# araya rm17. what's the specs?



## colker1 (Jan 6, 2004)

can i use the same spoke length off a mavic 517? btw, what's the weight of the araya?


----------



## DeeEight (Jan 13, 2004)

Ahem... http://www.geocities.com/d_halem/wheel/wheel.html

Quite useful resource for older rims and hubs.


----------



## Guest (Jan 1, 2007)

colker1 said:


> can i use the same spoke length off a mavic 517? btw, what's the weight of the araya?

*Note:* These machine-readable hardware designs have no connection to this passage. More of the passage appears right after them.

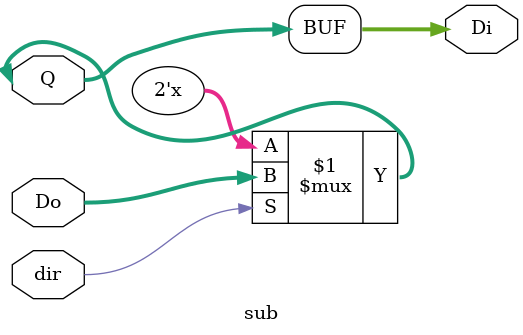
<source format=v>
module main;

   wire [1:0] di;
   reg [1:0]  do;
   reg	      dir;

   wire [1:0] q;

   sub dut(.Q({q[0],q[1]}), .Di(di), .Do(do), .dir(dir));

   initial begin
      dir = 0;
      do = 2'b10;

      #1 if (q !== 2'bzz) begin
	 $display("FAILED -- q=%b, dir=%b", q, dir);
	 $finish;
      end

      dir = 1;

      #1 if (q !== 2'b01) begin
	 $display("FAILED -- q=%b, dir=%b, do=%b", q, dir, do);
	 $finish;
      end

      if (di !== 2'b10) begin
	 $display("FAILED -- di=%b, dir=%b, do=%b", di, dir, do);
	 $finish;
      end

      $display("PASSED");
   end

endmodule // main

module sub(inout [1:0]Q,
	   output[1:0]Di,
	   input [1:0]Do,
	   input dir);

   assign	 Di = Q;
   assign	 Q = dir? Do : 2'bzz;
endmodule // sub

</source>
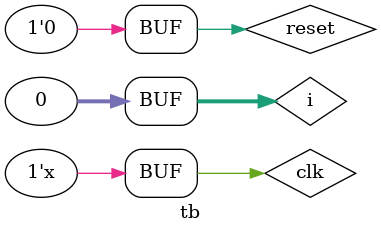
<source format=v>
`timescale 1ns / 1ps


module tb;

	// Inputs
	reg clk;
	reg reset;

	// Instantiate the Unit Under Test (UUT)
	mips uut (
		.clk(clk), 
		.reset(reset)
	);
integer i=0;
	initial begin
		// Initialize Inputs
		clk=1;
		
		reset = 1;

		// Wait 100 ns for global reset to finish
		#5;
		reset=0;
      // Add stimulus here
		
		
		
	end
      always #5 clk=~clk;
		
	
endmodule


</source>
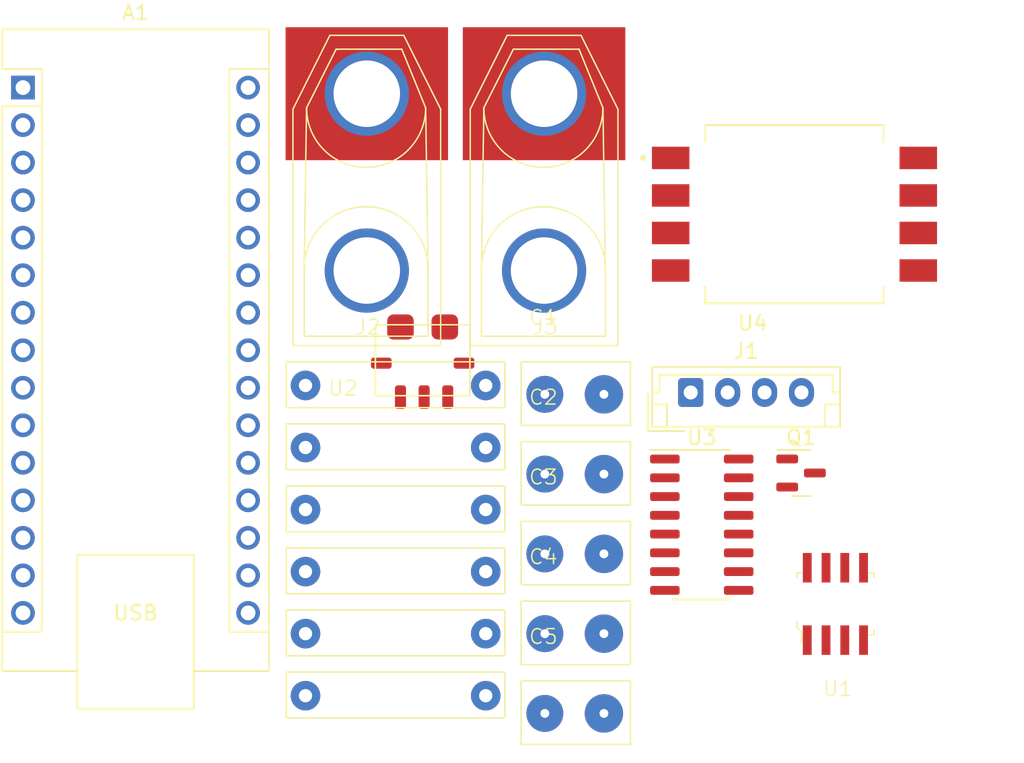
<source format=kicad_pcb>
(kicad_pcb (version 20221018) (generator pcbnew)

  (general
    (thickness 1.6)
  )

  (paper "A4")
  (layers
    (0 "F.Cu" signal)
    (31 "B.Cu" signal)
    (32 "B.Adhes" user "B.Adhesive")
    (33 "F.Adhes" user "F.Adhesive")
    (34 "B.Paste" user)
    (35 "F.Paste" user)
    (36 "B.SilkS" user "B.Silkscreen")
    (37 "F.SilkS" user "F.Silkscreen")
    (38 "B.Mask" user)
    (39 "F.Mask" user)
    (40 "Dwgs.User" user "User.Drawings")
    (41 "Cmts.User" user "User.Comments")
    (42 "Eco1.User" user "User.Eco1")
    (43 "Eco2.User" user "User.Eco2")
    (44 "Edge.Cuts" user)
    (45 "Margin" user)
    (46 "B.CrtYd" user "B.Courtyard")
    (47 "F.CrtYd" user "F.Courtyard")
    (48 "B.Fab" user)
    (49 "F.Fab" user)
    (50 "User.1" user)
    (51 "User.2" user)
    (52 "User.3" user)
    (53 "User.4" user)
    (54 "User.5" user)
    (55 "User.6" user)
    (56 "User.7" user)
    (57 "User.8" user)
    (58 "User.9" user)
  )

  (setup
    (pad_to_mask_clearance 0)
    (pcbplotparams
      (layerselection 0x00010fc_ffffffff)
      (plot_on_all_layers_selection 0x0000000_00000000)
      (disableapertmacros false)
      (usegerberextensions false)
      (usegerberattributes true)
      (usegerberadvancedattributes true)
      (creategerberjobfile true)
      (dashed_line_dash_ratio 12.000000)
      (dashed_line_gap_ratio 3.000000)
      (svgprecision 4)
      (plotframeref false)
      (viasonmask false)
      (mode 1)
      (useauxorigin false)
      (hpglpennumber 1)
      (hpglpenspeed 20)
      (hpglpendiameter 15.000000)
      (dxfpolygonmode true)
      (dxfimperialunits true)
      (dxfusepcbnewfont true)
      (psnegative false)
      (psa4output false)
      (plotreference true)
      (plotvalue true)
      (plotinvisibletext false)
      (sketchpadsonfab false)
      (subtractmaskfromsilk false)
      (outputformat 1)
      (mirror false)
      (drillshape 1)
      (scaleselection 1)
      (outputdirectory "")
    )
  )

  (net 0 "")
  (net 1 "unconnected-(A1-D1{slash}TX-Pad1)")
  (net 2 "unconnected-(A1-D0{slash}RX-Pad2)")
  (net 3 "unconnected-(A1-~{RESET}-Pad3)")
  (net 4 "GND")
  (net 5 "unconnected-(A1-D2-Pad5)")
  (net 6 "unconnected-(A1-D3-Pad6)")
  (net 7 "unconnected-(A1-D4-Pad7)")
  (net 8 "unconnected-(A1-D5-Pad8)")
  (net 9 "unconnected-(A1-D6-Pad9)")
  (net 10 "unconnected-(A1-D7-Pad10)")
  (net 11 "unconnected-(A1-D8-Pad11)")
  (net 12 "unconnected-(A1-D9-Pad12)")
  (net 13 "unconnected-(A1-D10-Pad13)")
  (net 14 "unconnected-(A1-D11-Pad14)")
  (net 15 "unconnected-(A1-D12-Pad15)")
  (net 16 "unconnected-(A1-D13-Pad16)")
  (net 17 "unconnected-(A1-3V3-Pad17)")
  (net 18 "unconnected-(A1-AREF-Pad18)")
  (net 19 "Net-(A1-A0)")
  (net 20 "Net-(A1-A1)")
  (net 21 "Net-(A1-A2)")
  (net 22 "unconnected-(A1-A3-Pad22)")
  (net 23 "unconnected-(A1-A4-Pad23)")
  (net 24 "unconnected-(A1-A5-Pad24)")
  (net 25 "Net-(A1-A6)")
  (net 26 "Net-(A1-A7)")
  (net 27 "Net-(A1-+5V)")
  (net 28 "unconnected-(A1-~{RESET}-Pad28)")
  (net 29 "unconnected-(A1-VIN-Pad30)")
  (net 30 "Net-(J1-Pin_4)")
  (net 31 "Net-(U3-VBG)")
  (net 32 "Net-(U3-INA-)")
  (net 33 "Net-(U3-INA+)")
  (net 34 "Net-(U1-+)")
  (net 35 "Net-(J1-Pin_1)")
  (net 36 "Net-(J1-Pin_2)")
  (net 37 "Net-(J2-Pos)")
  (net 38 "Net-(J3-Pos)")
  (net 39 "Net-(Q1-B)")
  (net 40 "Net-(U3-VFB)")
  (net 41 "unconnected-(U3-XO-Pad13)")
  (net 42 "unconnected-(U1-NULL-Pad1)")
  (net 43 "unconnected-(U1-V--Pad4)")
  (net 44 "unconnected-(U1-NULL-Pad5)")
  (net 45 "unconnected-(U1-V+-Pad7)")
  (net 46 "unconnected-(U1-NC-Pad8)")

  (footprint "Userlib:Capacitor_4mm_diam_.6mm_pin" (layer "F.Cu") (at 182.99 146.99))

  (footprint "Userlib:R_1watt" (layer "F.Cu") (at 169.99 163.19))

  (footprint "Userlib:R_1watt" (layer "F.Cu") (at 169.99 146.39))

  (footprint "Userlib:R_1watt" (layer "F.Cu") (at 169.99 158.99))

  (footprint "Userlib:Capacitor_4mm_diam_.6mm_pin" (layer "F.Cu") (at 182.99 163.19))

  (footprint "Userlib:Capacitor_4mm_diam_.6mm_pin" (layer "F.Cu") (at 182.99 168.59))

  (footprint "Userlib:R_1watt" (layer "F.Cu") (at 169.99 154.79))

  (footprint "Userlib:XT90_-F" (layer "F.Cu") (at 181.02 142.93))

  (footprint "Package_SO:SOP-16_3.9x9.9mm_P1.27mm" (layer "F.Cu") (at 191.615 155.815))

  (footprint "Connector_JST:JST_EH_B4B-EH-A_1x04_P2.50mm_Vertical" (layer "F.Cu") (at 190.865 146.865))

  (footprint "Userlib:Capacitor_4mm_diam_.6mm_pin" (layer "F.Cu") (at 182.99 152.39))

  (footprint "Package_TO_SOT_SMD:SOT-23" (layer "F.Cu") (at 198.335 152.315))

  (footprint "Userlib:Capacitor_4mm_diam_.6mm_pin" (layer "F.Cu") (at 182.99 157.79))

  (footprint "Userlib:LM741" (layer "F.Cu") (at 200.82 167.4175))

  (footprint "Userlib:R_1watt" (layer "F.Cu") (at 169.99 167.39))

  (footprint "Userlib:R_1watt" (layer "F.Cu") (at 169.99 150.59))

  (footprint "Userlib:ACS781LLRTR-100U-T" (layer "F.Cu") (at 169.52 147.08))

  (footprint "Userlib:XDCR_MPXV7002DP" (layer "F.Cu") (at 197.89 134.7975))

  (footprint "Module:Arduino_Nano" (layer "F.Cu") (at 145.665 126.225))

  (footprint "Userlib:XT90_-F" (layer "F.Cu") (at 169.02 142.93))

)

</source>
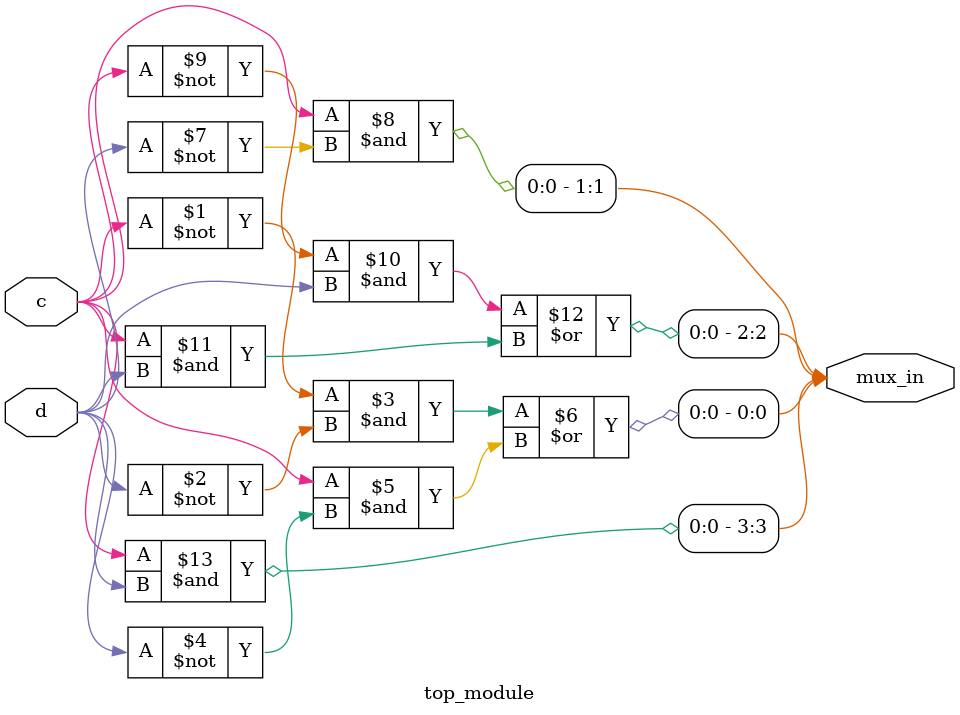
<source format=sv>
module top_module (
	input c,
	input d,
	output [3:0] mux_in
);
	// Implementing Karnaugh map using multiplexers
	
	// Input combinations and their corresponding outputs
	assign mux_in[0] = (~c & ~d) | (c & ~d);
	assign mux_in[1] = c & ~d;
	assign mux_in[2] = (~c & d) | (c & d);
	assign mux_in[3] = c & d;
	
endmodule

</source>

According to the generally very reliable spoke calculator on www.dtswiss.com you can NOT use the same spokes. The RM-17 need 4 mm longer spokes.

For standard Shimano 100/135mm hubs, 32 spokes 3x

Mavic 517 ERD 542mm

Front le. 265 mm ri. 265 mm

Rear le. 264 mm ri. 262 mm

Araya RM-17 ERD 549mm

Front le. 269 mm ri. 269 mm

Rear le. 267 mm ri. 266 mm

Bikepro lists an ERD of 546mm for the RM-17 so there might be variations but even if the spokes are only 2mm too short i would not risk it.

I am too lazy to go into the garage and weigh them but the RM-17 are listed between 430 and 450 grams on bikepro.com

Carsten


----------



## Sixty Fiver (Apr 10, 2006)

I don't know about spoke length but the Araya RM series are among the best of vintage MB wheels.

The word "bombproof" comes to mind.


----------